[toffeefan]

In a catalytic cycle:

R₁ + C  R₁+C (fast)
R₁C + R₂  Product + C (slow)

The first step is in virtual equilibrium, and the second therefore slow (rate determining).

The question they have ask is, how does the form of the overall kinetics of the RDS compare with the SSA? I don't really know how to answer this question to be honest.

I have already work out the overall rate for both the SSA and RDS:

RDS 

r(overall) = K₁K₃ [R₁][C][R₂]
                K₂

SSA

r(overall) = K₁K₃ [R₁][C][R₂]
                K₂ + K₃[R₂]

I notice that when comparing both the RDS and SSA overall rate, there is an extra K₃[R₂] in the denominator of the SSA equation. What does that imply? Can i just state that since there is an extra K₃[R₂]term in the denominator, the overall rate will be slower compared to the RDS equation?

[Yggdrasil]

Sure, that's a good answer.  It's may also be a useful exercise to consider under what conditions the SSA and RDS approaches give similar answers, and under which conditions they differ.

[toffeefan]

Sure, that's a good answer.  It's may also be a useful exercise to consider under what conditions the SSA and RDS approaches give similar answers, and under which conditions they differ.

Hi thanks for replying. For your questions:

1) what conditions the SSA and RDS approaches give similar answers?

Can i say that: When SSA is assume, we treat all rates as equal, that is why we have the extra K3[R2] term in the denominator. To make the SSA answer the same as RDS, we first need to know that the last step of the catalytic cycle is a slow process. So that K3[R2] = 0, and the answer of the SSA will then be similar to the RDS.

2) under which conditions they differ.

» Work to complete:
A - In the kinetics thread, what extra term appears in the denominator of the SSA rate expression?
B - Please continue the kinetics thread from the point where it stops.
The items that follow come from a different source.

» Record extracts:
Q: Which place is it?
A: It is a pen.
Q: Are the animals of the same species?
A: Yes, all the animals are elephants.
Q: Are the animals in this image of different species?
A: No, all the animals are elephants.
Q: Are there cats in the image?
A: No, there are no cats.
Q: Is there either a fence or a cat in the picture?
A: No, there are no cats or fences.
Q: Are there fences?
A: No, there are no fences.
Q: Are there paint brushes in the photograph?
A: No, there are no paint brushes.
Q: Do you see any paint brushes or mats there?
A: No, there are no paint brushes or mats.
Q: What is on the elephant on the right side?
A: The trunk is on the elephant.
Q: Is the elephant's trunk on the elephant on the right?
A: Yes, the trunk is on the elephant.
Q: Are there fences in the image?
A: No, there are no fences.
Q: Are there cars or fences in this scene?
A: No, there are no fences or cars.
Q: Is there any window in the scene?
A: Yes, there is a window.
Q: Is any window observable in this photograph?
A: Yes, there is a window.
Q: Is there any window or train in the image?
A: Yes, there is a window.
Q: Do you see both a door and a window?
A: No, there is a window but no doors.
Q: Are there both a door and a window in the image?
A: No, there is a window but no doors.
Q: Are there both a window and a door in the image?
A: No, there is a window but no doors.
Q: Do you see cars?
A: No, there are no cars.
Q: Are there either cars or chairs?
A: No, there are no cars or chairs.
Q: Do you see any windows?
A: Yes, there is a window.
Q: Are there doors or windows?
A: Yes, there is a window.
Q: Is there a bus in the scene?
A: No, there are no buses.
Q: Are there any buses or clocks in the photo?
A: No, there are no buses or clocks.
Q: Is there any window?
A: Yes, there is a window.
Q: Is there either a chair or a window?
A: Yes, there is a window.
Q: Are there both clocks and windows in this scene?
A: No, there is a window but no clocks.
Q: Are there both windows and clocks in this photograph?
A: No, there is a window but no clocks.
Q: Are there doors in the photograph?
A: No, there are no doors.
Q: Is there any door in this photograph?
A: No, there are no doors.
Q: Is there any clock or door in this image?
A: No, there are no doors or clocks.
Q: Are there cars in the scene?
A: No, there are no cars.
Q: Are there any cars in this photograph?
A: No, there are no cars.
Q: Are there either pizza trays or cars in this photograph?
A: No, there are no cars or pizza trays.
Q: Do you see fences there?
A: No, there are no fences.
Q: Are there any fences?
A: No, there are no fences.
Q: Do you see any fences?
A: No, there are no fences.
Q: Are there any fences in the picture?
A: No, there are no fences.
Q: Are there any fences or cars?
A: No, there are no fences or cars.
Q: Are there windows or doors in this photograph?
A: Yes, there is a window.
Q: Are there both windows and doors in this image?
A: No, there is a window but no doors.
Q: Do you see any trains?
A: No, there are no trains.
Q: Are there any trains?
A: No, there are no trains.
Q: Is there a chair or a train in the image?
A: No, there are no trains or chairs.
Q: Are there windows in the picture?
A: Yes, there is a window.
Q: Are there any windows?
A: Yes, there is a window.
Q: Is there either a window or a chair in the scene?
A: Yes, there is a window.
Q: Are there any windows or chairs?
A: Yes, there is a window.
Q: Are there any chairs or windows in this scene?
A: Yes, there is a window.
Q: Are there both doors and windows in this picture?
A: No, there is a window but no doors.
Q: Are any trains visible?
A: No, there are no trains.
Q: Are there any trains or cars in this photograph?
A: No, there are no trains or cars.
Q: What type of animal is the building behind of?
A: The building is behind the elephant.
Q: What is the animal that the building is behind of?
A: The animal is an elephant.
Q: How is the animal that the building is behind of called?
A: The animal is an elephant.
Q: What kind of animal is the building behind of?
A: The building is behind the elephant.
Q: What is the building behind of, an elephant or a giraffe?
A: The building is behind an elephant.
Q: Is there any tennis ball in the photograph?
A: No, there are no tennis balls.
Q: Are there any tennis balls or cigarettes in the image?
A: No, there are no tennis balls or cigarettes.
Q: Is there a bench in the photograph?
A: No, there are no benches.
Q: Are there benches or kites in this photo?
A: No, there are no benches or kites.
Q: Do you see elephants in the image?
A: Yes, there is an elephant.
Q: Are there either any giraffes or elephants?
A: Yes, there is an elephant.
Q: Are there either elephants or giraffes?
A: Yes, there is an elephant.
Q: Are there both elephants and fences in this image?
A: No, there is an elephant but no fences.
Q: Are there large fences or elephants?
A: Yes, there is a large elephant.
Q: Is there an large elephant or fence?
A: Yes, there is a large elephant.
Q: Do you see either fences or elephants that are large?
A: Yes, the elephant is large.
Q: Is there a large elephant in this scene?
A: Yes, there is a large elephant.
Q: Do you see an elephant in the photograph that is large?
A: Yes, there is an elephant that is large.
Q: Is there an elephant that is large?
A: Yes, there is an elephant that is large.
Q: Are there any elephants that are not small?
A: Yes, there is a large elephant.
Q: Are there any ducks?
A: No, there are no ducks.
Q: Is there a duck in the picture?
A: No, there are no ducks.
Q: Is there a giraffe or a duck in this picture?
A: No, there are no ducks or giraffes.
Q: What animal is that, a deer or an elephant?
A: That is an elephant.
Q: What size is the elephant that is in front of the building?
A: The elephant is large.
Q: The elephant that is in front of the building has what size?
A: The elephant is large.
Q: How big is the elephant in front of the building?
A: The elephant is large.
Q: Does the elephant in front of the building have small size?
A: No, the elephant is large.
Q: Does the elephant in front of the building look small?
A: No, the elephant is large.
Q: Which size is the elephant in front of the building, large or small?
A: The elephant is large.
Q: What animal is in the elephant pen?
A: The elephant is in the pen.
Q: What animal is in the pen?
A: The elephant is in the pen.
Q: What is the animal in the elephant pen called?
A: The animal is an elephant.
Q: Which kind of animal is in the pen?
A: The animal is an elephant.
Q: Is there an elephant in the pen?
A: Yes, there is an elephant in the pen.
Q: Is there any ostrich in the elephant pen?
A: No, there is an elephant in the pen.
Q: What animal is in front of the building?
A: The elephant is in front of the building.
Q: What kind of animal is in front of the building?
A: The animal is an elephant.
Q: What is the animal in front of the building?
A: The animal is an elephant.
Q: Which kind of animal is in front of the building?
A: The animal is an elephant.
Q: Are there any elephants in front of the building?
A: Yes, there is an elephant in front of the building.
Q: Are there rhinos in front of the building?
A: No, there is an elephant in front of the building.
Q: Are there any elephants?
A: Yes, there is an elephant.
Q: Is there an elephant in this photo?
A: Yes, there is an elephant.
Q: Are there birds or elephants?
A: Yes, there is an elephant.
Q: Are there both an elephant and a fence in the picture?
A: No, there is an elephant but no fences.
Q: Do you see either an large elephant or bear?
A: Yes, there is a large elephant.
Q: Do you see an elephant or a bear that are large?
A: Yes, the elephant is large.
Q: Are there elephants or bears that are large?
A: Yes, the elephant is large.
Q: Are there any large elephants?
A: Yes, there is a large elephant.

---

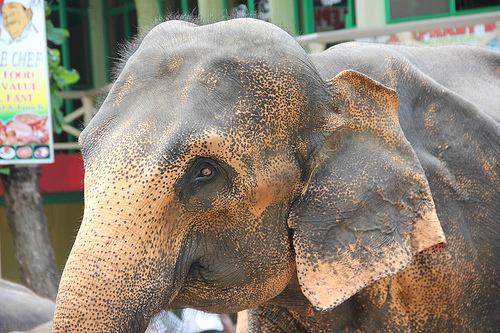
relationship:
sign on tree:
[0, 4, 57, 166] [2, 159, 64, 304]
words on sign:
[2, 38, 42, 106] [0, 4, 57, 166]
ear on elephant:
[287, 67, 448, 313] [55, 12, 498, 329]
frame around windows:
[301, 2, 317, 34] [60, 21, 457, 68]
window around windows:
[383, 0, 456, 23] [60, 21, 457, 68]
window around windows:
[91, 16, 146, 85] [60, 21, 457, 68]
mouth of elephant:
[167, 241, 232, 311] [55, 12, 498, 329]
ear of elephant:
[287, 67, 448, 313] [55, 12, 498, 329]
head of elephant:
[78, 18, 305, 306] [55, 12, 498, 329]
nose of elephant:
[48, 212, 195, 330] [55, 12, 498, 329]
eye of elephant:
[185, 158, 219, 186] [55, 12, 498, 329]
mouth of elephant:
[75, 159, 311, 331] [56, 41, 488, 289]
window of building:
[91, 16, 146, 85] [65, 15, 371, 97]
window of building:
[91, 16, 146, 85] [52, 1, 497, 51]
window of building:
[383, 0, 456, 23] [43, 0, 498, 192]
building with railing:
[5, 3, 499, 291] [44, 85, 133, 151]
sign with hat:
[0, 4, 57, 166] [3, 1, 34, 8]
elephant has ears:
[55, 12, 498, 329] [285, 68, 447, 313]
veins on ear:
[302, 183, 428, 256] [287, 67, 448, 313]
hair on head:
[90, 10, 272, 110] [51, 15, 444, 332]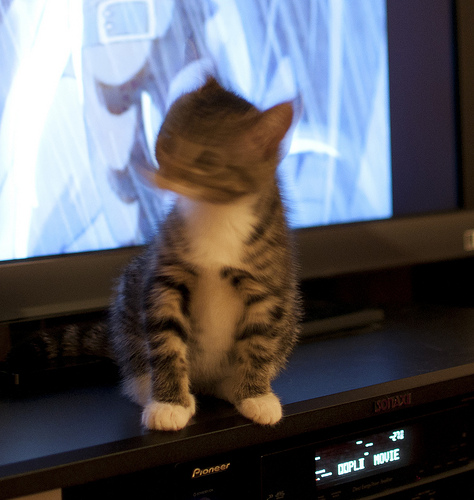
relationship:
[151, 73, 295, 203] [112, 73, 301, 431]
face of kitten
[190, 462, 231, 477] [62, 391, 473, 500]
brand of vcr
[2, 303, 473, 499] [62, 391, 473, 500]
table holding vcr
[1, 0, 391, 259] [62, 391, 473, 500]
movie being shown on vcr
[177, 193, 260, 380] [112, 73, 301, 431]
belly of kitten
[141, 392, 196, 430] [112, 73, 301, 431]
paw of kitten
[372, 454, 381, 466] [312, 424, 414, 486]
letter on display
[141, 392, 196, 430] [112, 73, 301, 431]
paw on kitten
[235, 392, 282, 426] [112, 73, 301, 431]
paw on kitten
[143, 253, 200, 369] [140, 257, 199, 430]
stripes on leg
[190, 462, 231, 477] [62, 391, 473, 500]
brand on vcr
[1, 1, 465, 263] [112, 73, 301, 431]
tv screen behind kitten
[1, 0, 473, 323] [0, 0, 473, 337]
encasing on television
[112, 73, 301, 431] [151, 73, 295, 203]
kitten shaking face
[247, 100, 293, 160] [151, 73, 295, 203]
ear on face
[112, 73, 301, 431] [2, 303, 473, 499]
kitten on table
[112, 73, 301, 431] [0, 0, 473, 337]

» Answers to this exercise:
A - K₃[R₂]

B -
As in the question, the overall rate for the SSA and RDS is different because when SSA is assume here, we do not know which is the RDS. So we've to include all rates of the catalytic cycle to come out with the overall rate for SSA. Should we know that the last step is a slow process, the overall rate equation will only consist of the slow process step.

[Yggdrasil]

Hi thanks for replying. For your questions:

1) what conditions the SSA and RDS approaches give similar answers?

Can i say that: When SSA is assume, we treat all rates as equal, that is why we have the extra K3[R2] term in the denominator. To make the SSA answer the same as RDS, we first need to know that the last step of the catalytic cycle is a slow process. So that K3[R2] = 0, and the answer of the SSA will then be similar to the RDS.

Great.  Another way of writing this condition is k₂ >> k₃[R₂].

2) under which conditions they differ.

As in the question, the overall rate for the SSA and RDS is different because when SSA is assume here, we do not know which is the RDS. So we've to include all rates of the catalytic cycle to come out with the overall rate for SSA. Should we know that the last step is a slow process, the overall rate equation will only consist of the slow process step.

Another great answer.  Good job.

[toffeefan]

Hi thanks for the help.